How Turkey's Jumbled Opposition Bloc Can Take Erdogan Down

Turkey heads to the polls in May, with a newly formed opposition bloc hoping to dislodge President Tayyip Recep Erdogan. Despite some party infighting, many remain hopeful they can bring an end to Erdogan's 20 years in power. But first, clarity from within a complicated coalition is needed.

Photo of Recep Tayyip Erdoğan

Recep Tayyip Erdoğan in Turkey

Bekir Ağırdır

-Analysis-

ISTANBUL — Turkey was hit by a political earthquake recently, at the same time that we were mourning the victims of the actual earthquakes. It was a crisis triggered among the main opposition coalition, the so-called “ the table of six,” by the inner dynamics of the nationalist Good Party (IYI) that resulted in a renewed understanding among the rearranged table.

The six-party coalition has been set up to challenge President Recep Tayyip Erdogan’s “one-man rule” and is looking to dislodge him after 20 years in power in the country’s upcoming national elections scheduled on May 14.

I am not a fan of analyses based on a who-said-or-did-what perspective, nor those focusing on the actors themselves either. I won’t attempt to analyze the political actors unless the daily agenda forces me to.
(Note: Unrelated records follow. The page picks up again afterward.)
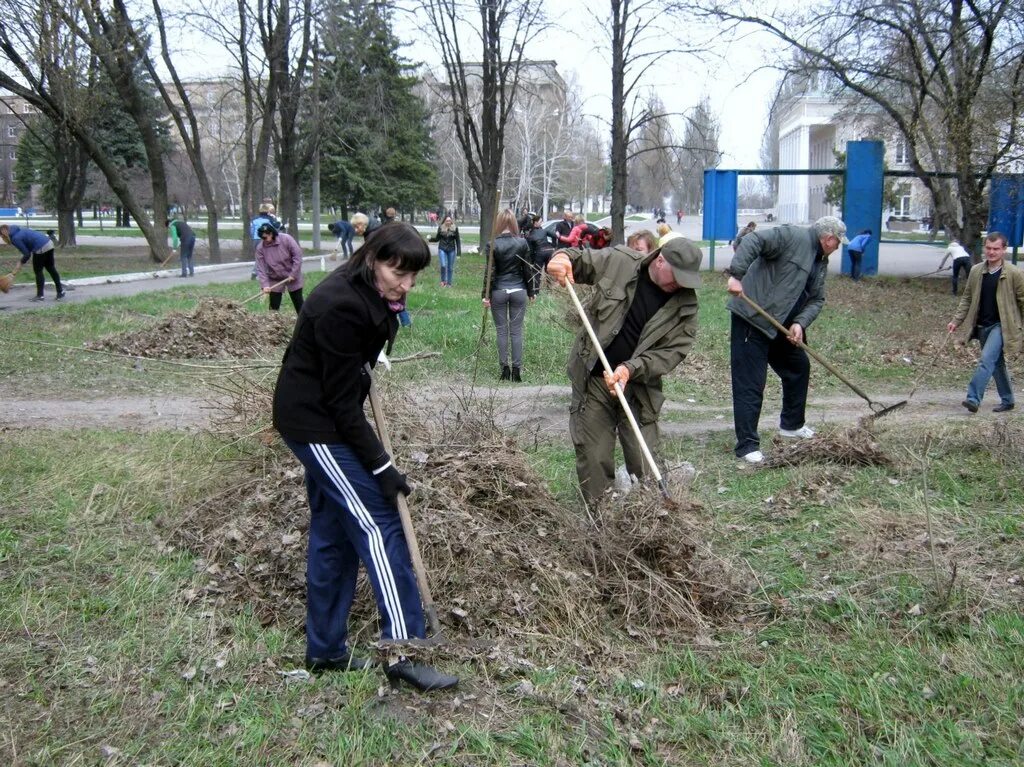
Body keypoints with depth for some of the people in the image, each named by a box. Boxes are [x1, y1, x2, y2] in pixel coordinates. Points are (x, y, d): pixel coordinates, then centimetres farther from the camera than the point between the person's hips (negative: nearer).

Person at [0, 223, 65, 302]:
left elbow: (27, 254, -9)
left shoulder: (15, 238, -10)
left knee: (38, 271, 4)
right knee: (51, 269, 15)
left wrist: (20, 264, 4)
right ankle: (60, 291, 19)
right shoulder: (20, 230, 16)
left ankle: (40, 295, 10)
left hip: (41, 248, -9)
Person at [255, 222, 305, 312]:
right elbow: (261, 268, -15)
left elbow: (298, 255, -16)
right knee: (274, 306, 1)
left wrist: (293, 274, -19)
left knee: (299, 303, 6)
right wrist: (265, 284, -26)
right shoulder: (260, 248, -14)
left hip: (292, 277, -1)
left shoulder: (286, 239, -20)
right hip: (275, 280, 2)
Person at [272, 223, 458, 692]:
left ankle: (325, 650, 23)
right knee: (379, 523, -10)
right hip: (313, 422, -10)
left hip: (323, 418, 10)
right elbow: (341, 400, -23)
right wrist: (381, 466, -20)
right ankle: (402, 649, -5)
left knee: (333, 529, 13)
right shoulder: (340, 307, -26)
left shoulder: (368, 296, 2)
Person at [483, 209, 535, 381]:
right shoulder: (522, 243, -3)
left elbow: (489, 272, -8)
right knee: (516, 331, 5)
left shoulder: (492, 245, -8)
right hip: (518, 291, 1)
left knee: (502, 331, 7)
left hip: (499, 291, -1)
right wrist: (531, 291, 11)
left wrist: (486, 294, -3)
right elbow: (527, 269, 2)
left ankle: (505, 369, 8)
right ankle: (516, 370, 5)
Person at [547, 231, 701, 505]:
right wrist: (563, 256, -19)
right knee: (593, 459, 5)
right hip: (593, 379, 0)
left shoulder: (686, 305, -7)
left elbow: (674, 350, -9)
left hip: (639, 387, 1)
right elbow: (580, 261, 5)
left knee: (645, 464, 4)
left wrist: (632, 369, -22)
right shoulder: (619, 261, -9)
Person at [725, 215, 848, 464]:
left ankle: (792, 425, 41)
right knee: (750, 383, -8)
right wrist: (736, 275, -34)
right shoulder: (793, 236, -12)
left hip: (782, 324, 10)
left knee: (799, 367, 22)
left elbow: (816, 299, 11)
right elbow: (753, 241, -23)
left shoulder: (820, 262, 15)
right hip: (752, 318, -10)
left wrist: (800, 323, -8)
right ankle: (747, 445, -4)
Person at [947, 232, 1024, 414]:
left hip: (1001, 325, -5)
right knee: (996, 363, 15)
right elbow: (967, 298, 11)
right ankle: (1007, 400, 27)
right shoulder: (976, 271, 5)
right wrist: (956, 321, 2)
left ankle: (973, 398, -21)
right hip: (982, 326, 5)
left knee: (987, 359, -19)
They are not my priority: the condition of our society and our political system are what matters to me.

We were all told to follow the tabloid version of the story, articles based on hot gossip and anonymous statements full of conspiracy theories about the disagreements of the table of six, and the question of who would run against Erdoğan.

The truth is that there were three crises in one. The first is what we call the political crisis, which is actually shortcomings in collaboration and taking control of the process. The second is the structural problems of the political parties. And the third is the gap between politics and the vital needs of the society.

From day one, there were shortcomings in the general functioning of the table of the six — in their ability to act together in critical situations and, more importantly, in their ability to take control of the process. There were clues for these in recent times, such as the different stances the opposition parties took for the issue of providing constitutional protection for the headscarf.